Theocritus is not deserving of very high respect as a writer; as to the pastoral part, Virgil is very evidently superior. He wrote, when there had been a larger influx of knowledge into the world than when Theocritus lived. Theocritus does not abound in description, though living in a beautiful country: the manners painted are coarse and gross. Virgil has much more description, more sentiment, more of nature, and more of art. Some of the most excellent parts of Theocritus are, where Castor and Pollux, going with the other Argonauts, land on the Bebrycian coast, and there fall into a dispute with Amycus, the king of that country; which is as well conducted as Euripides could have done it; and the battle is well related. Afterwards they carry off a woman, whose two brothers come to recover her, and expostulate with Castor and Pollux on their injustice; but they pay no regard to the brothers, and a battle ensues, where Castor and his brother are triumphant. Theocritus seems not to have seen that the brothers have the advantage in their argument over his Argonaut heroes. 'The Sicilian Gossips' is a piece of merit.'
"Callimachus is a writer of little excellence. The chief thing to be learned from him is his account of Rites and Mythology; which, though desirable to be known for the sake of understanding other parts of ancient authors, is the least pleasing or valuable part of their writings."

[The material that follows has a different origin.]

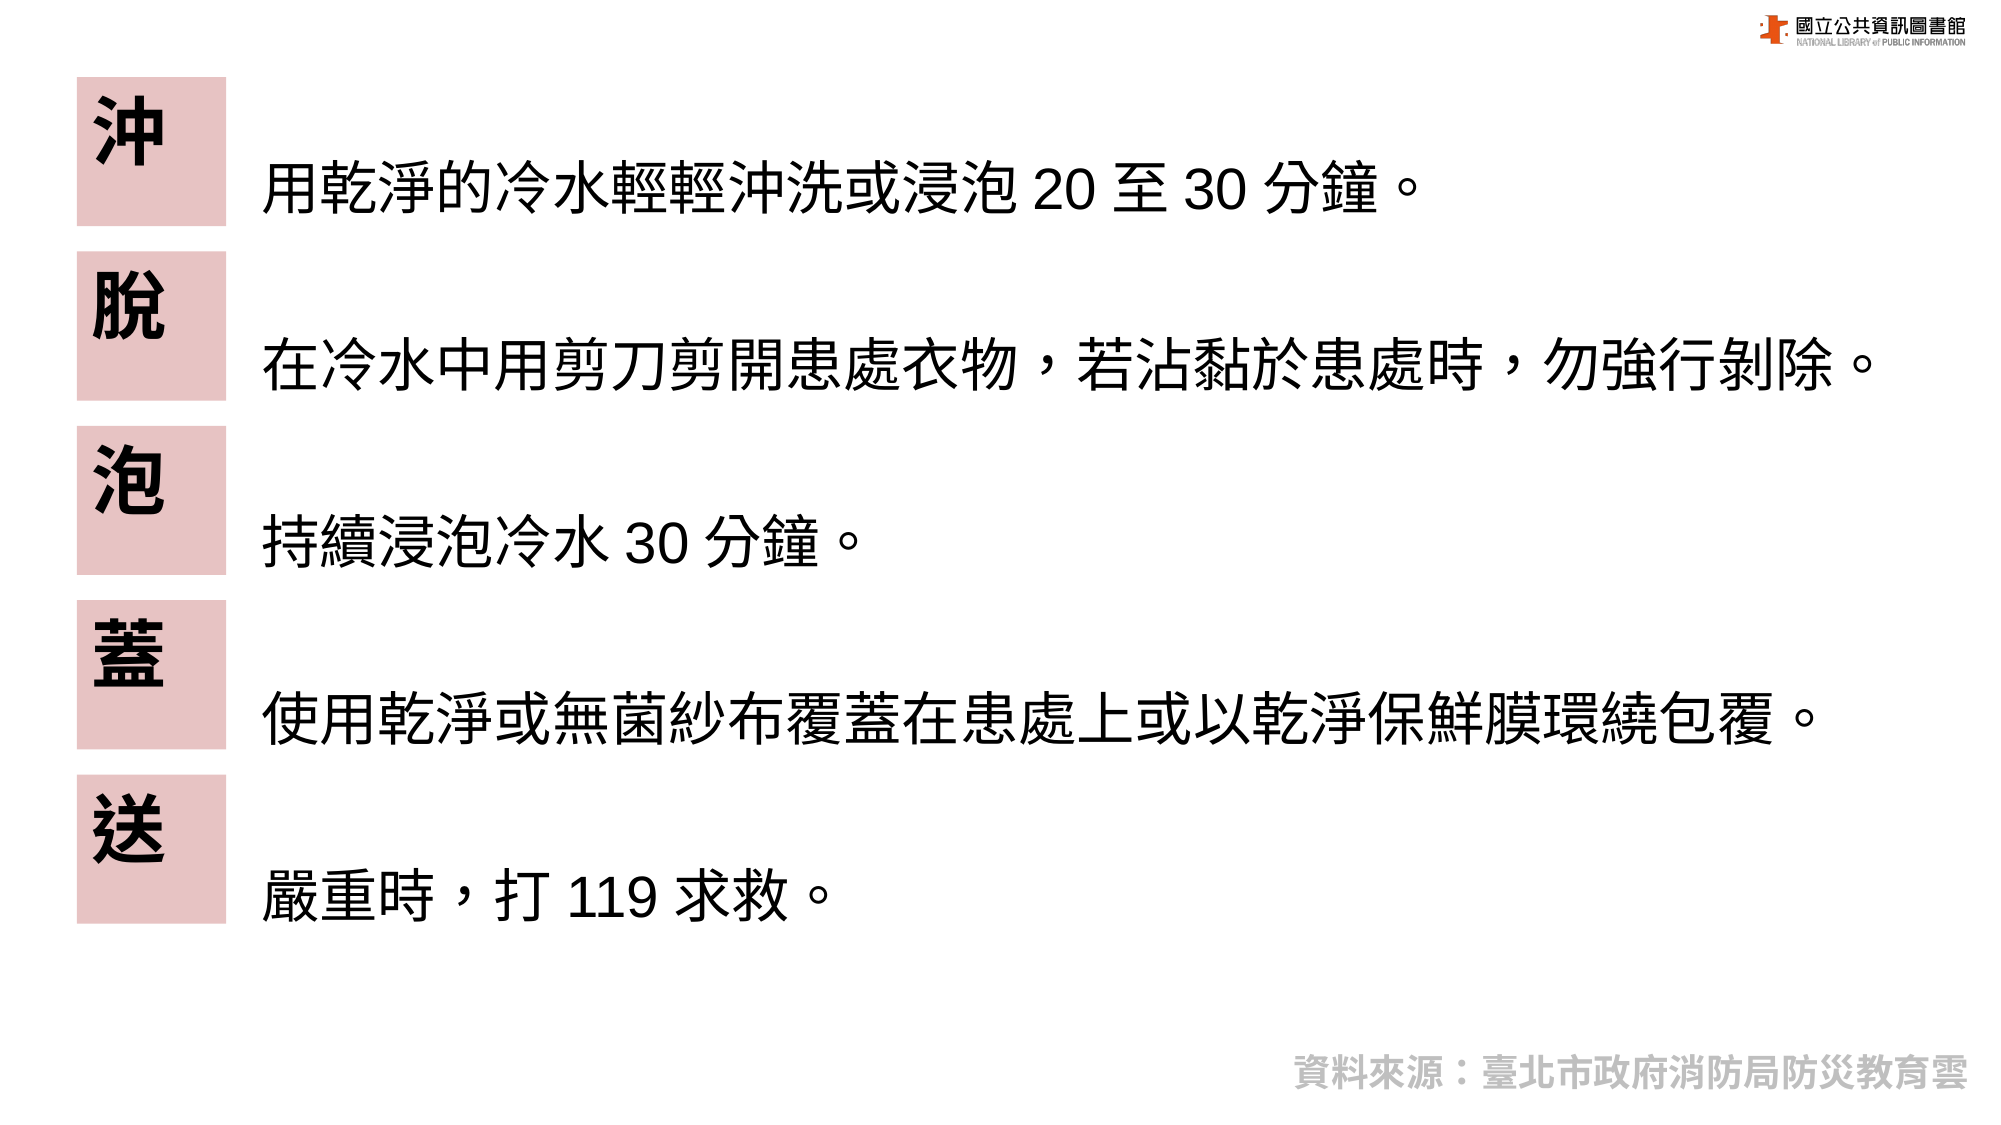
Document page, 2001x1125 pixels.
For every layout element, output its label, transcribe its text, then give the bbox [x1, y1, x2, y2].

"Maittaire's account of the Stephani, is a heavy book. He seems to have been a puzzle-headed man, with a large share of scholarship, but with little geometry or logic in his head, without method, and possessed of little genius. He wrote Latin verses from time to time, and published a set in his old age, which he called 'Senilia;' in which he shows so little learning or taste in writing, as to make Carteret a dactyl. In matters of genealogy it is necessary to give the bare names as they are; but in poetry, and in prose of any elegance in the writing, they require to have inflection given to them. His book of the Dialects is a sad heap of confusion. The only way to write on them is to tabulate them with notes, added at the bottom of the page, and references."1
1 The name of Michael Maittaire, as a learned critic and bibliographer, has been so fully established, that these sweeping censures appear to be entirely uncalled for. His editions of the Greek and Latin classics, which are extremely numerous, are celebrated for their learning and accuracy; and his great work, "The Annales Typographici ab Artis Inventione," still maintains itself as a valuable standard authority. He was born in France and educated at Christ Church, Oxford, of which college he became second master. He was born in 1668, and died in 1747.- ED.